──────── Records to use

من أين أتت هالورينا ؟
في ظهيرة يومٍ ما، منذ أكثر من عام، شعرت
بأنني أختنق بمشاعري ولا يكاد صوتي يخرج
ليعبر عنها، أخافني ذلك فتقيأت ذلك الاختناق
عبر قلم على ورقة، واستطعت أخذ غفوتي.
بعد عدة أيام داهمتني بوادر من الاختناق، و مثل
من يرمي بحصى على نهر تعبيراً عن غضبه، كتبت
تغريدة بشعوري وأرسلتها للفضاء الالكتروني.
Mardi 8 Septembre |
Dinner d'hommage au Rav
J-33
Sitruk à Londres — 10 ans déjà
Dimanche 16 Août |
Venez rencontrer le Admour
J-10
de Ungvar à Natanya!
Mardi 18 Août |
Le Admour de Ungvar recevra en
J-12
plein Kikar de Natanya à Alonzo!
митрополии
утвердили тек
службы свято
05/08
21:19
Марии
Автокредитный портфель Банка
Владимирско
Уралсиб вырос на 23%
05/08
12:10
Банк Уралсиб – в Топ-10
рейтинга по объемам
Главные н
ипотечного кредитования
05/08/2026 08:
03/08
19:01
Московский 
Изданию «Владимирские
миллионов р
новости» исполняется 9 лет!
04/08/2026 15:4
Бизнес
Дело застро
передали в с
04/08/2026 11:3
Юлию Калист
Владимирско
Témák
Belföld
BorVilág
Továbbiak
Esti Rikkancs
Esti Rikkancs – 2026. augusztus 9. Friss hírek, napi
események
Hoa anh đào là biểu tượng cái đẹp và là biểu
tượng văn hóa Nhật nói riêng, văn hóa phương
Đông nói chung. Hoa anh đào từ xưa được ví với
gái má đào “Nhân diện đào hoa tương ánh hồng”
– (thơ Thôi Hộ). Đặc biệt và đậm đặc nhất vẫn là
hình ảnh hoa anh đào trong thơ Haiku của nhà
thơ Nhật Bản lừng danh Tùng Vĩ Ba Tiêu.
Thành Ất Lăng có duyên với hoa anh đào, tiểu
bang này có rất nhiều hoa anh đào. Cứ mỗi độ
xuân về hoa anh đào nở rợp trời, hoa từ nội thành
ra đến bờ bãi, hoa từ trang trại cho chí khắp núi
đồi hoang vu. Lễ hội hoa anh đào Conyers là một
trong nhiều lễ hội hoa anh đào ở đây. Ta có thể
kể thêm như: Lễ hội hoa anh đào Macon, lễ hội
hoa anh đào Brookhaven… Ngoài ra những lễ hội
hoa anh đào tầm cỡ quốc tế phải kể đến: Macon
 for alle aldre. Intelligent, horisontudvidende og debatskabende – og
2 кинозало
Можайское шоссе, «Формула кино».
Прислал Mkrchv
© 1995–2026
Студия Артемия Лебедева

────────────────

» Task description
Whole listing, every line: reproduce it exactly.

» Exercise response
من أين أتت هالورينا ؟
في ظهيرة يومٍ ما، منذ أكثر من عام، شعرت
بأنني أختنق بمشاعري ولا يكاد صوتي يخرج
ليعبر عنها، أخافني ذلك فتقيأت ذلك الاختناق
عبر قلم على ورقة، واستطعت أخذ غفوتي.
بعد عدة أيام داهمتني بوادر من الاختناق، و مثل
من يرمي بحصى على نهر تعبيراً عن غضبه، كتبت
تغريدة بشعوري وأرسلتها للفضاء الالكتروني.
Mardi 8 Septembre |
Dinner d'hommage au Rav
J-33
Sitruk à Londres — 10 ans déjà
Dimanche 16 Août |
Venez rencontrer le Admour
J-10
de Ungvar à Natanya!
Mardi 18 Août |
Le Admour de Ungvar recevra en
J-12
plein Kikar de Natanya à Alonzo!
митрополии
утвердили тек
службы свято
05/08
21:19
Марии
Автокредитный портфель Банка
Владимирско
Уралсиб вырос на 23%
05/08
12:10
Банк Уралсиб – в Топ-10
рейтинга по объемам
Главные н
ипотечного кредитования
05/08/2026 08:
03/08
19:01
Московский 
Изданию «Владимирские
миллионов р
новости» исполняется 9 лет!
04/08/2026 15:4
Бизнес
Дело застро
передали в с
04/08/2026 11:3
Юлию Калист
Владимирско
Témák
Belföld
BorVilág
Továbbiak
Esti Rikkancs
Esti Rikkancs – 2026. augusztus 9. Friss hírek, napi
események
Hoa anh đào là biểu tượng cái đẹp và là biểu
tượng văn hóa Nhật nói riêng, văn hóa phương
Đông nói chung. Hoa anh đào từ xưa được ví với
gái má đào “Nhân diện đào hoa tương ánh hồng”
– (thơ Thôi Hộ). Đặc biệt và đậm đặc nhất vẫn là
hình ảnh hoa anh đào trong thơ Haiku của nhà
thơ Nhật Bản lừng danh Tùng Vĩ Ba Tiêu.
Thành Ất Lăng có duyên với hoa anh đào, tiểu
bang này có rất nhiều hoa anh đào. Cứ mỗi độ
xuân về hoa anh đào nở rợp trời, hoa từ nội thành
ra đến bờ bãi, hoa từ trang trại cho chí khắp núi
đồi hoang vu. Lễ hội hoa anh đào Conyers là một
trong nhiều lễ hội hoa anh đào ở đây. Ta có thể
kể thêm như: Lễ hội hoa anh đào Macon, lễ hội
hoa anh đào Brookhaven… Ngoài ra những lễ hội
hoa anh đào tầm cỡ quốc tế phải kể đến: Macon
 for alle aldre. Intelligent, horisontudvidende og debatskabende – og
2 кинозало
Можайское шоссе, «Формула кино».
Прислал Mkrchv
© 1995–2026
Студия Артемия Лебедева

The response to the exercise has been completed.